*WORK TO COMPLETE*. What is needed is an exact copy of the whole listing below, with no pictures.

*GIVEN MATERIAL*.

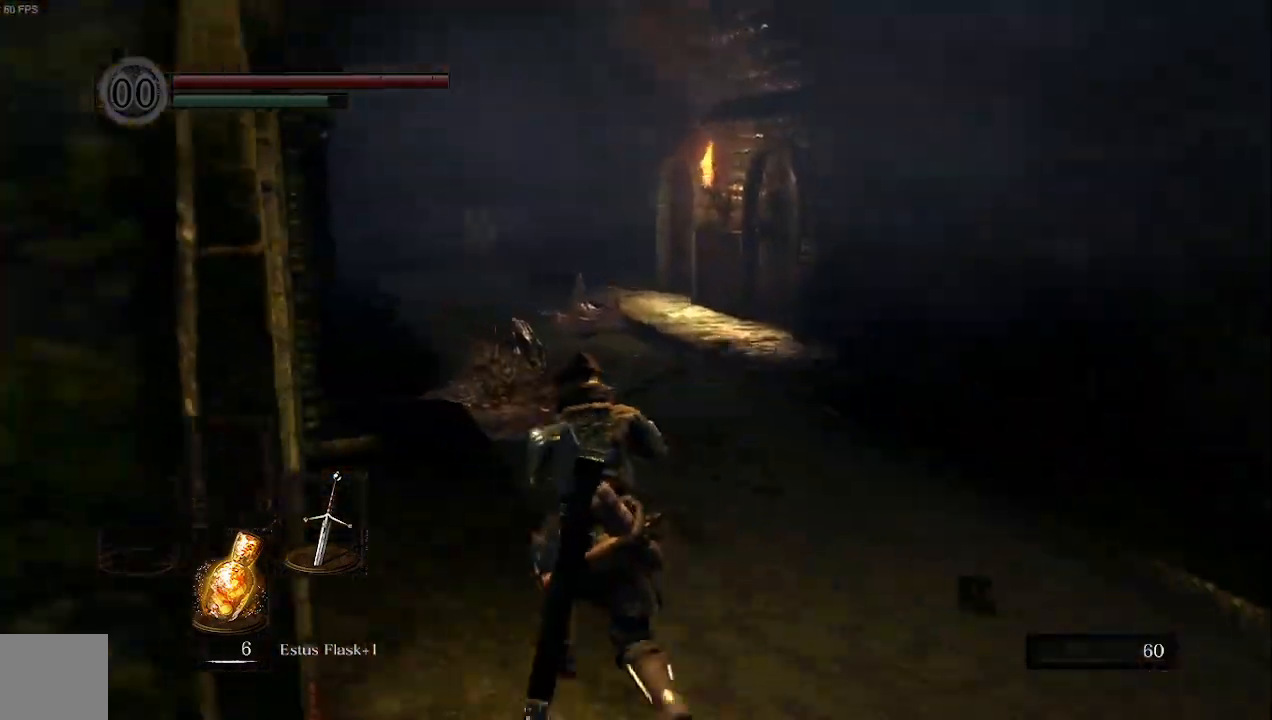
{"dt_ms": 500, "buttons": ["B"], "left_stick": "up", "right_stick": "center", "events": [[33, "right_stick", "left"], [233, "left_stick", "up"], [267, "right_stick", "center"], [300, "B", "down"]]}
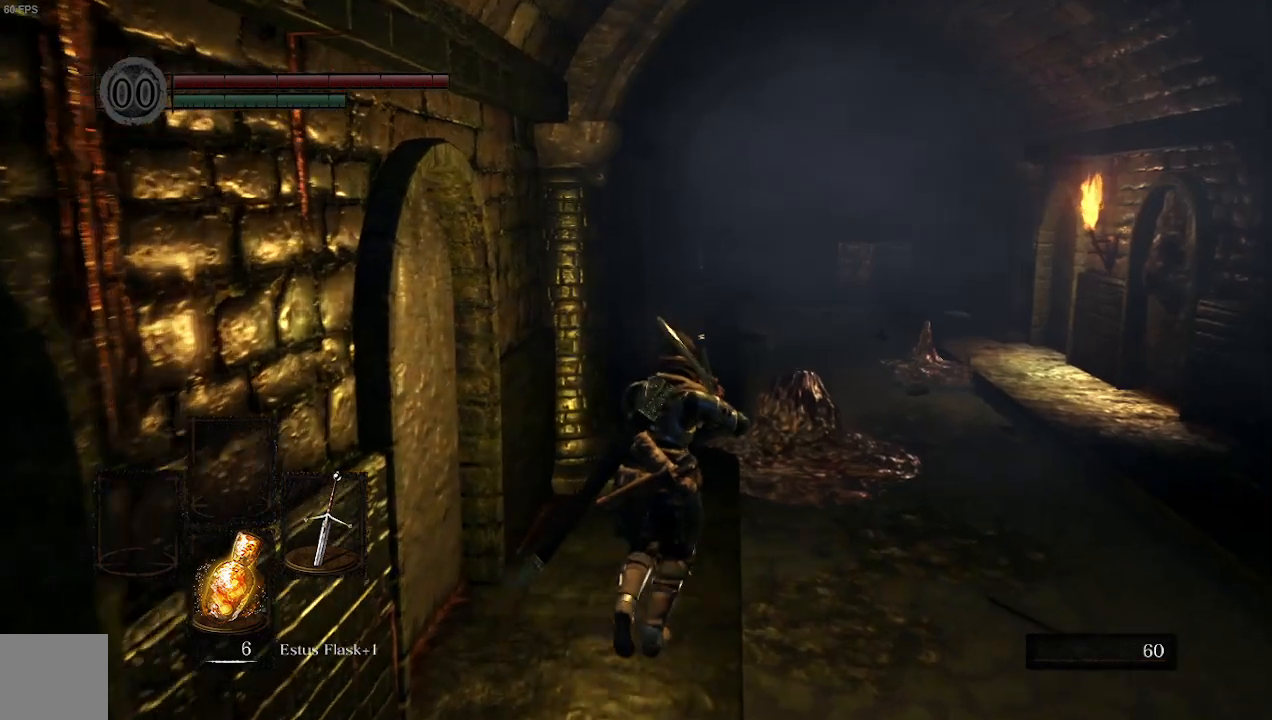
{"dt_ms": 500, "buttons": ["B"], "left_stick": "up", "right_stick": "center", "events": []}
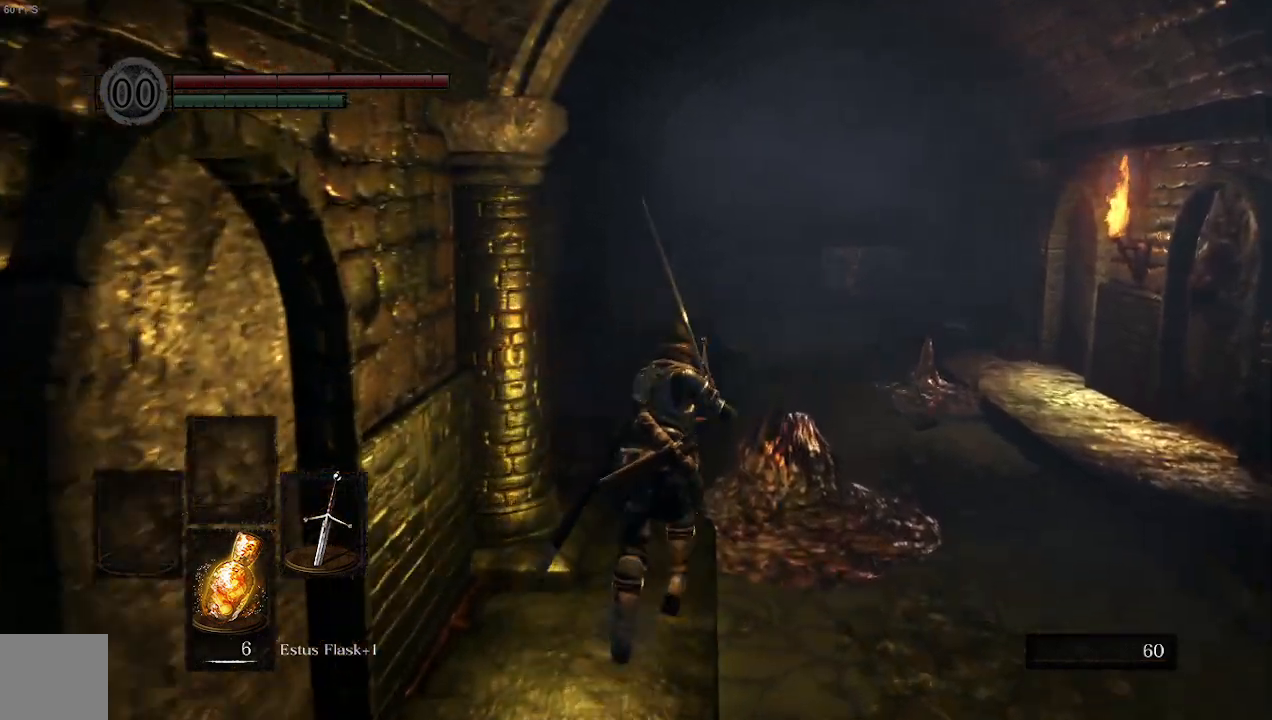
{"dt_ms": 500, "buttons": ["B"], "left_stick": "up", "right_stick": "center", "events": []}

*ANSWER SECTION*.
{"dt_ms": 500, "buttons": ["B"], "left_stick": "up", "right_stick": "center", "events": [[33, "right_stick", "left"], [233, "left_stick", "up"], [267, "right_stick", "center"], [300, "B", "down"]]}
{"dt_ms": 500, "buttons": ["B"], "left_stick": "up", "right_stick": "center", "events": []}
{"dt_ms": 500, "buttons": ["B"], "left_stick": "up", "right_stick": "center", "events": []}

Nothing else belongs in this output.